Maybe if you survived the burning of your home you have a fear of fire and that's something that would come up in RP since fire is a commonly used element and in this case it can change how others perceive you. Maybe if that same home was burned by trolls you now hate all trolls and act accordingly when you see one.
On another note maybe you have combat experience and a situation presents itself that looks almost identical to one you've been in before. Maybe that situation went badly, maybe it went well. Maybe you'll try to do things different? Maybe you'll run it exactly the same way?
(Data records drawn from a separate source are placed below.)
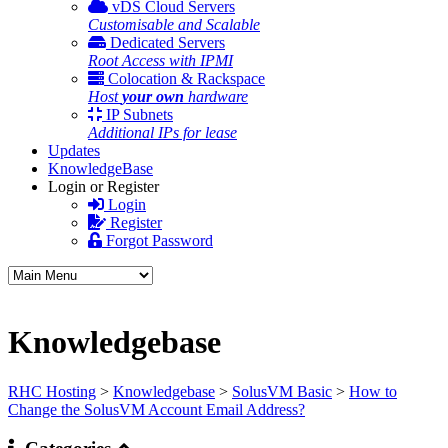
vDS Cloud Servers
Customisable and Scalable
Dedicated Servers
Root Access with IPMI
Colocation & Rackspace
Host
your own
hardware
IP Subnets
Additional IPs for lease
Updates
KnowledgeBase
Login or Register
Login
Register
Forgot Password
Knowledgebase
RHC Hosting
>
Knowledgebase
>
SolusVM Basic
>
How to
Change the SolusVM Account Email Address?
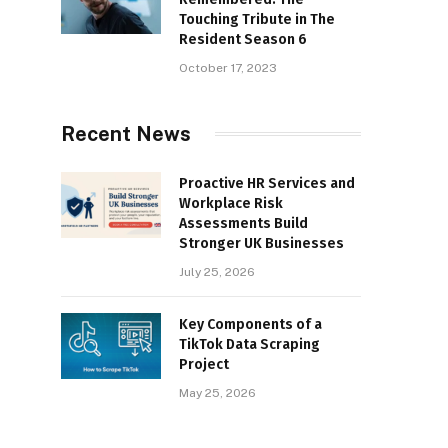
Touching Tribute in The
Resident Season 6
October 17, 2023
Recent News
Proactive HR Services and
Workplace Risk
Assessments Build
Stronger UK Businesses
July 25, 2026
Key Components of a
TikTok Data Scraping
Project
May 25, 2026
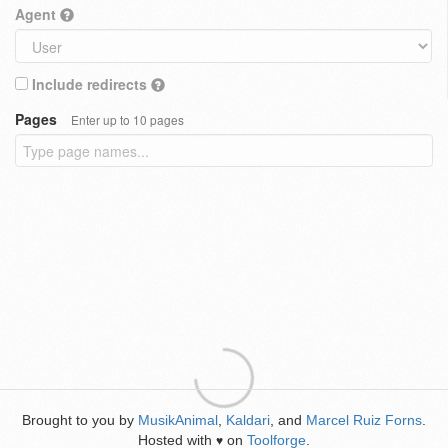
Agent
Include redirects
Pages
Enter up to 10 pages
Brought to you by
MusikAnimal
,
Kaldari
, and
Marcel Ruiz Forns
.
Hosted with
on
Toolforge
.
♥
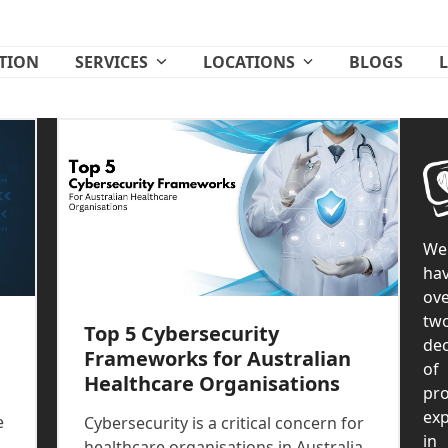
ATION
SERVICES
LOCATIONS
BLOGS
We
ha
ove
tw
Top 5 Cybersecurity
de
Frameworks for Australian
of
Healthcare Organisations
pr
exp
e
Cybersecurity is a critical concern for
in
healthcare organisations in Australia,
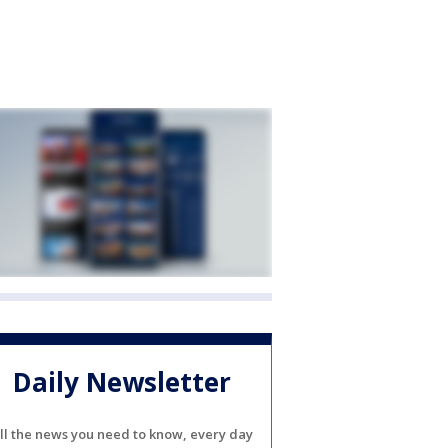
Daily Newsletter
ll the news you need to know, every day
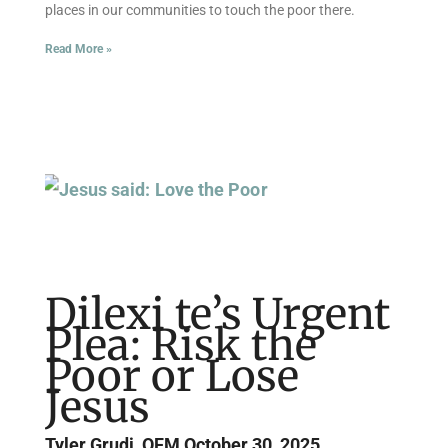
places in our communities to touch the poor there.
Read More »
Dilexi te’s Urgent
Plea: Risk the
Poor or Lose
Jesus
Tyler Grudi, OFM
October 30, 2025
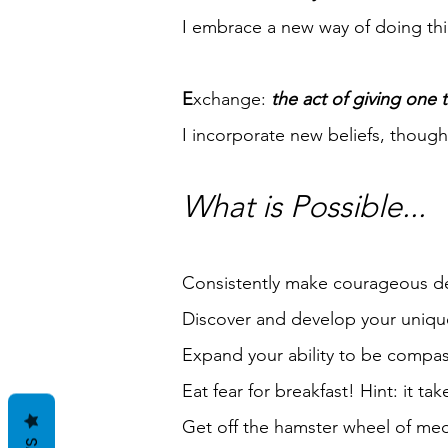
I embrace a new way of doing thi
E
xchange:
the act of giving one t
I incorporate new beliefs, thoug
What is Possible...
Consistently make courageous decis
Discover and develop your unique
Expand your ability to be compa
Eat fear for breakfast! Hint: it ta
Get off the hamster wheel of medi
Either way if nothing particularly special happened other than training and adventuring, unless you bring it up it probably won't matter and that's the most common error to make. Do NOT let your history become irrelevant if you can help it. As you progress remember things that have happened so you can use those events to shape future reactions.
So if there's something that affects how your character will behave in the present History is VERY important, particularly if they're the reflective type who draws parallels between the past and present situations. But if they're the type of character to go 'the past is past' and move on it's not too important in the grand scheme of things. Characters of that sort often have a harder time getting started because they don't know anyone yet. So it's hard for them to find something to do. ALWAYS regardless of character type or personality or whatever, ALWAYS give your character some sort of goal in their history. If they have something they want to do this gives you your own starting point how you go about doing that is up to you.
Ultimately the success or failure of a character comes down to interaction. When planning a character don't make an isolationist who has no goals, no wants, but has power. It's probably never going to get into anything. But a character who wants revenge, or wants to become famous, or rich or join an army(there's a couple taking recruits) or whatever they have something to do, he or she has a driving force behind their interaction with others that always pushes toward that ultimate goal and perhaps in the course of interaction that goal changes.
Don't be afraid to start your own threads, but be aware that people can only be in one place at a time, if no one joins it may just be because they're all tied up, not because they're avoiding a newb. When making your own thread, particularly if it's your first one, try to give it a purpose, somewhere to go, so your character has something to do regardless of whether one or 20 people join in. Even if it's something like a simple 'I'm on a job to go here and kill this thing over there, and then go get my money.' it's a plot, it has purpose, it has a place to go, a thing to do, and a end. Nice and tidy.
At the end maybe you'll continue travelling with anyone you met, and go on another random kill that thing over there quest. Or maybe you'll just travel and meet people.
Also don't be afraid to jump into one already going on, it may take you little bit to figure out what's going on but it SHOULD. You're new, your character hasn't been involved in what's going on, they need to find out what's going just as much as you do.
Oh yes one last tip, and this is very very important. DO NOT run off everytime a character with a higher post count than you enters a topic. You're going to meet them, it's inevitable, learn to handle being around people more powerful than you, you're new. One day down the line you'll get to be the one herding newbies. But right now, you're the new guy. Act like it.
And that's all from me and my opinions. Hopefully this helped you in figuring out what to do for your first character....or second or...whatever number it is.